5.4 Relationship between POC and wind vector
Water circulation on the inner shelf is primarily driven by wind (Nowlin et al., 2005). The monthly mean POC was weakly correlated with monthly wind speed (Fig. 4.5) among the seasons. Similar result was found by Le et al. (2017) on the Louisiana Continental Shelf (USA). POC distribution is associated with wind direction. High POC distribution was found in northeast and post monsoon seasons when the prevailing wind was northeasterly direction. Low POC distribution was found southwest and pre-monsoon seasons when the prevailing wind was in southwesterly direction (Fig. 4.6). Similar pattern was reported by Liu et al., (2015).
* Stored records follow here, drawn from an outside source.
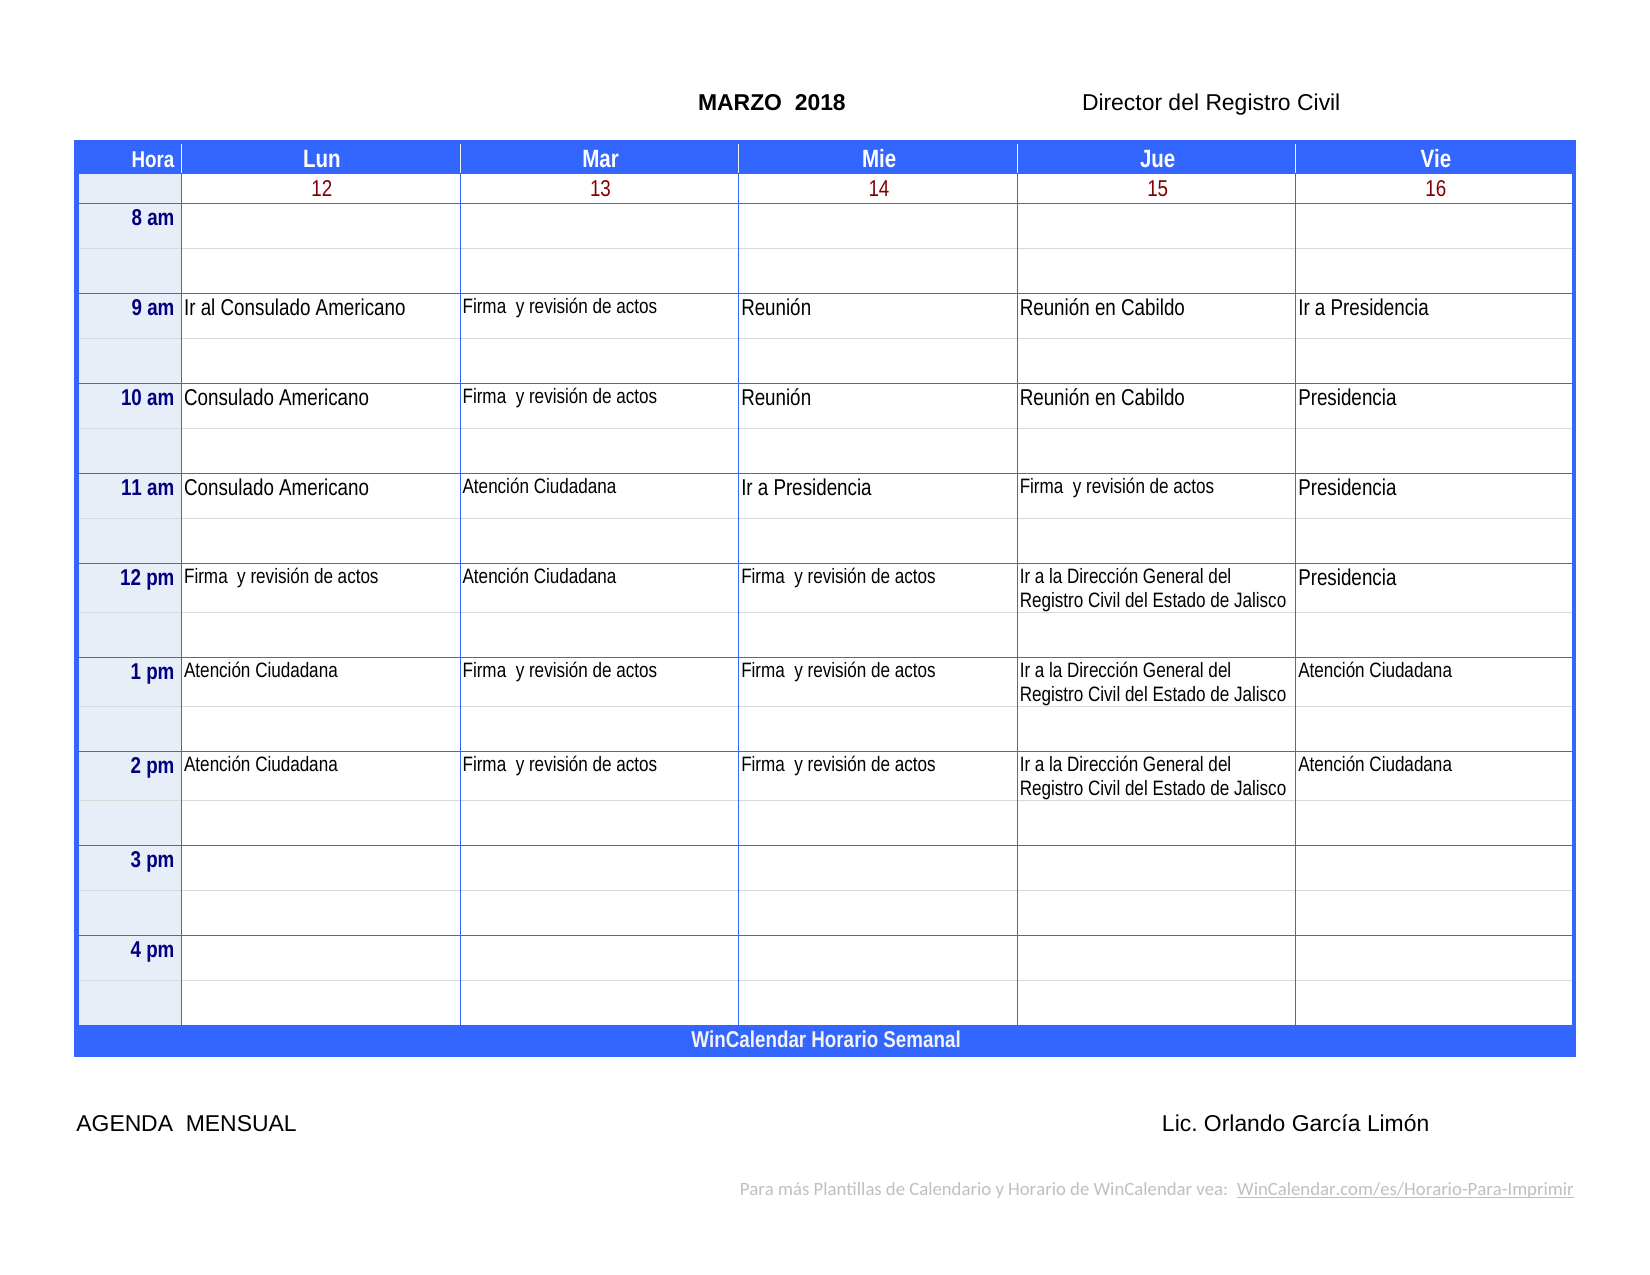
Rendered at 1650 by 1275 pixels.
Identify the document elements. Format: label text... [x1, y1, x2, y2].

table_cell Ir a Presidencia [1296, 294, 1572, 338]
table_cell [461, 801, 738, 845]
table_cell Firma y revisión de actos [461, 384, 738, 428]
table_cell [182, 429, 460, 473]
table_cell [1018, 936, 1295, 980]
table_cell [79, 936, 181, 980]
table_header Lun [182, 145, 460, 173]
table_cell [79, 846, 181, 890]
table_cell [739, 519, 1017, 563]
table_cell [182, 613, 460, 657]
table_cell Firma y revisión de actos [182, 564, 460, 612]
table_cell [1018, 519, 1295, 563]
table_cell [1018, 339, 1295, 383]
table_cell [1018, 981, 1295, 1025]
table_cell [461, 204, 738, 248]
table_cell [182, 981, 460, 1025]
table_cell Ir a Presidencia [739, 474, 1017, 518]
table_cell [79, 249, 181, 293]
table_header Mie [739, 145, 1017, 173]
table_cell [739, 249, 1017, 293]
table_cell Firma y revisión de actos [739, 752, 1017, 800]
table_cell Reunión [739, 294, 1017, 338]
table_cell Presidencia [1296, 474, 1572, 518]
table_cell [1018, 613, 1295, 657]
table_cell Firma y revisión de actos [461, 658, 738, 706]
table_cell [1296, 249, 1572, 293]
table_cell [182, 249, 460, 293]
table_cell Atención Ciudadana [461, 474, 738, 518]
table_cell [79, 519, 181, 563]
table_cell Firma y revisión de actos [1018, 474, 1295, 518]
table_cell [739, 846, 1017, 890]
table_cell [79, 981, 181, 1025]
table_cell Atención Ciudadana [461, 564, 738, 612]
table_cell [79, 801, 181, 845]
table_cell 12 [182, 174, 460, 203]
table_cell [1018, 846, 1295, 890]
table_cell Ir a la Dirección General del Registro Civil del Estado de Jalisco [1018, 564, 1295, 612]
text MARZO 2018 Director del Registro Civil [76, 89, 1574, 115]
table_cell Ir a la Dirección General del Registro Civil del Estado de Jalisco [1018, 752, 1295, 800]
table_cell [739, 891, 1017, 935]
table_cell WinCalendar Horario Semanal [79, 1026, 1572, 1052]
table_cell [1296, 891, 1572, 935]
table_cell [739, 707, 1017, 751]
table_cell Firma y revisión de actos [461, 294, 738, 338]
table_cell Atención Ciudadana [182, 752, 460, 800]
table_cell Consulado Americano [182, 384, 460, 428]
table_cell Presidencia [1296, 564, 1572, 612]
table_cell [182, 936, 460, 980]
table_cell [461, 519, 738, 563]
table_cell [182, 339, 460, 383]
table_cell Presidencia [1296, 384, 1572, 428]
table_cell Atención Ciudadana [182, 658, 460, 706]
table_cell Consulado Americano [182, 474, 460, 518]
table_cell Ir al Consulado Americano [182, 294, 460, 338]
table_cell 13 [461, 174, 738, 203]
table_cell Reunión [739, 384, 1017, 428]
table_cell [1018, 801, 1295, 845]
table_cell [182, 801, 460, 845]
table_cell Atención Ciudadana [1296, 752, 1572, 800]
table_cell [461, 707, 738, 751]
table_cell Firma y revisión de actos [739, 564, 1017, 612]
table_cell [79, 564, 181, 612]
table_cell 8 am [79, 204, 181, 248]
table_cell [79, 294, 181, 338]
table_cell 14 [739, 174, 1017, 203]
table_cell [1296, 707, 1572, 751]
table_cell [739, 204, 1017, 248]
table_cell [461, 846, 738, 890]
table_header Jue [1018, 145, 1295, 173]
table_cell [1296, 429, 1572, 473]
table_cell [461, 936, 738, 980]
table_cell [79, 707, 181, 751]
table_cell [79, 384, 181, 428]
table_cell [739, 339, 1017, 383]
table_cell [1018, 707, 1295, 751]
table_cell [79, 752, 181, 800]
table_header Hora [79, 145, 181, 173]
table_cell [182, 707, 460, 751]
table_cell [1296, 981, 1572, 1025]
table_cell 16 [1296, 174, 1572, 203]
table_cell [739, 981, 1017, 1025]
table_cell [1296, 339, 1572, 383]
table_cell [1296, 204, 1572, 248]
table_cell [739, 429, 1017, 473]
table_cell Ir a la Dirección General del Registro Civil del Estado de Jalisco [1018, 658, 1295, 706]
table_cell [1018, 204, 1295, 248]
table_cell [739, 613, 1017, 657]
table_cell [1296, 613, 1572, 657]
table_cell [79, 429, 181, 473]
table_cell Firma y revisión de actos [461, 752, 738, 800]
table_cell [461, 891, 738, 935]
table_cell [79, 339, 181, 383]
table_cell [79, 613, 181, 657]
table_cell [79, 658, 181, 706]
table_cell [1296, 936, 1572, 980]
table_cell [461, 339, 738, 383]
table_cell [1018, 891, 1295, 935]
table_cell [1296, 519, 1572, 563]
table_cell [182, 204, 460, 248]
table_cell [739, 801, 1017, 845]
table_cell [461, 249, 738, 293]
table_cell [461, 981, 738, 1025]
table_cell [182, 846, 460, 890]
table_cell [1018, 429, 1295, 473]
table_cell Reunión en Cabildo [1018, 294, 1295, 338]
text AGENDA MENSUAL Lic. Orlando García Limón [76, 1110, 1574, 1136]
table_cell [79, 174, 181, 203]
table_cell Reunión en Cabildo [1018, 384, 1295, 428]
table_cell [182, 519, 460, 563]
table_cell [461, 429, 738, 473]
table_cell [739, 936, 1017, 980]
table_header Mar [461, 145, 738, 173]
table_cell 15 [1018, 174, 1295, 203]
table_cell [79, 891, 181, 935]
table_cell [1296, 801, 1572, 845]
table_cell [1018, 249, 1295, 293]
table_cell [79, 474, 181, 518]
table_cell [1296, 846, 1572, 890]
table_cell Atención Ciudadana [1296, 658, 1572, 706]
table_header Vie [1296, 145, 1572, 173]
table_cell [461, 613, 738, 657]
table_cell Firma y revisión de actos [739, 658, 1017, 706]
table_cell [182, 891, 460, 935]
Northeasterly winds prevail during winter, which drives westerly surface currents along the shore. In northeast monsoon, strong wind strengthens tidal currents, leading to intensive sediment resuspension. POC concentrations were positively correlated with wind speed (Liu et al., 2019a). Surface POC concentrations were high with high water velocity that were association with wind. Surface POC concentration decreased during the late period of tidal ebbing and early period of tidal flooding with low water velocity; the same pattern was observed during the late period of tidal flooding and early period of tidal ebbing (Liu et al., 2019a).
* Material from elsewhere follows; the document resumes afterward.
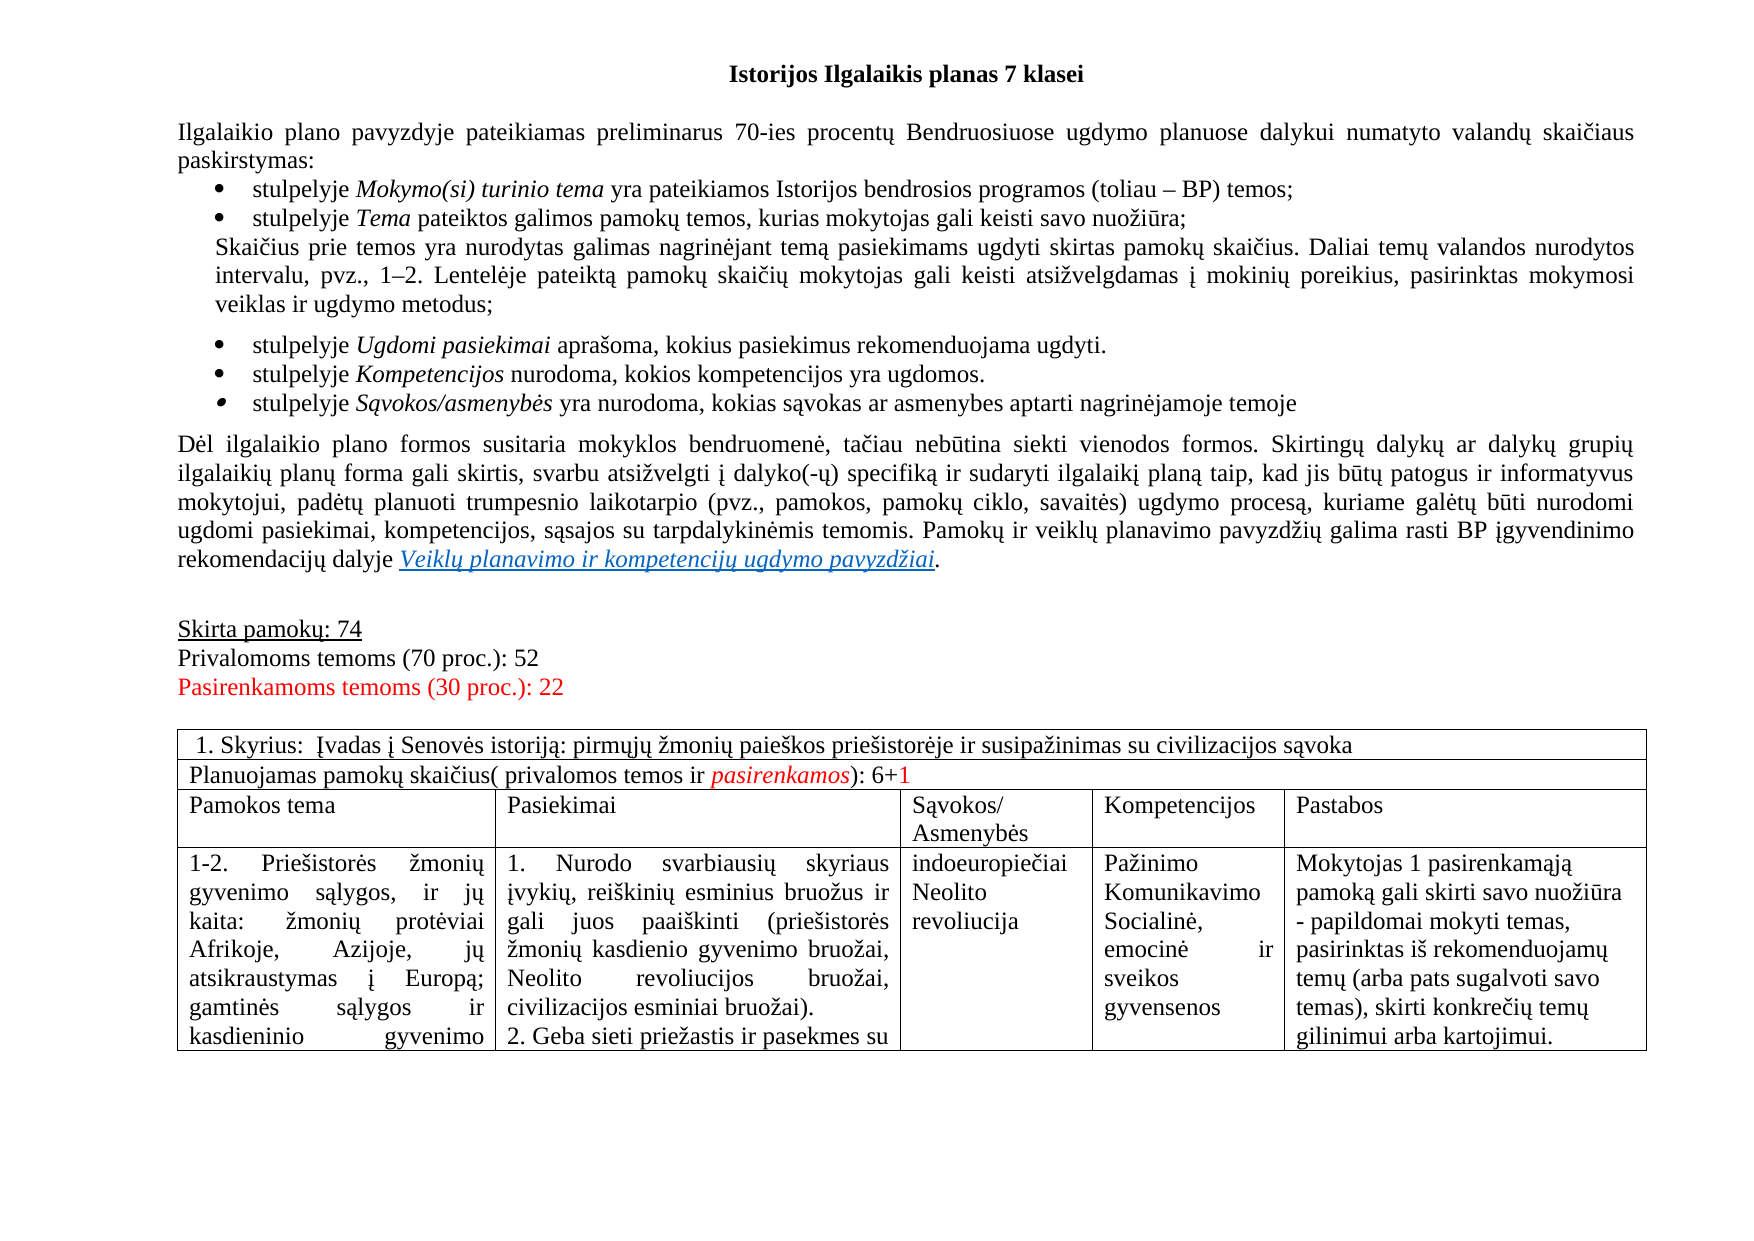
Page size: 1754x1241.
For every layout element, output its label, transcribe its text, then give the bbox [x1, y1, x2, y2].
5.5 Validation of MODIS Aqua derived POC
In-situ POC measurement ranged from 62.92 to 162.14 mgm-3 and are shown in Table 5. The correlation coefficient (Fig. 4.7) between in-situ and MODIS-Aqua satellite-derived POC was 0.74 with a root mean square error (RMSE) of 38.15% and mean relative error (MRE) of 32.17 % (Fig. 4.7). Lower values of RMSE indicate better fit of the of the model to the data representing how close the observed data points are to the model’s predicted values (Yu et al., 2019). Le et al. ( 2017) observed a similar performance as on the Louisiana Continental Shelf (LCS) in USA with R2=0.64, MRE=36.9%, and RMSE=49.8% using MODIS Aqua imagery. Duan et al. (2014) also observed a strong relationship between in-situ measured POC and MODIS estimated POC (N=16, RMSE=44.46%) using POC algorithm for the Yangtze River, China. General sources of error associated with any ocean-color product include differences introduced by choice of sensor, sensor calibration, and the atmospheric correction procedure used to retrieve remote-sensing reflectance (Rrs) (Evers-King et al., 2017). Further understanding of the sources of variability between POC and optical parameters can then be incorporated into future, semi-analytical algorithms. New understanding of these relationships may also inform future sensor development (e.g., hyperspectral sensors) and optical modeling technique (Evers-King et al., 2017).
5.6 Relation with distance
A negative relation (-0.18) between the in-situ POC and distance with depth was found in the study area (Fig. 4.8). POC was decreasing from the lower depth area i.e., shelf zone (100-300m) to the higher depth area i.e., deep ocean. Similar result was observed in Fig.4.2 illustrated the raster image of multiyear monthly data. Because The primary productivity of phytoplankton is negatively correlated with the depth (Stramska, 2014). The observed decrease with depth of POC indicates heterotrophic uptake and/or dilution by inorganic material which results poor POC (Fernandes et al., 2009). So, phytoplankton distribution is mainly responsible for the phenomenon in the Bay of Bengal. The euphotic depth variability was also accountable for the vertical distribution of POC (Liu et al., 2015).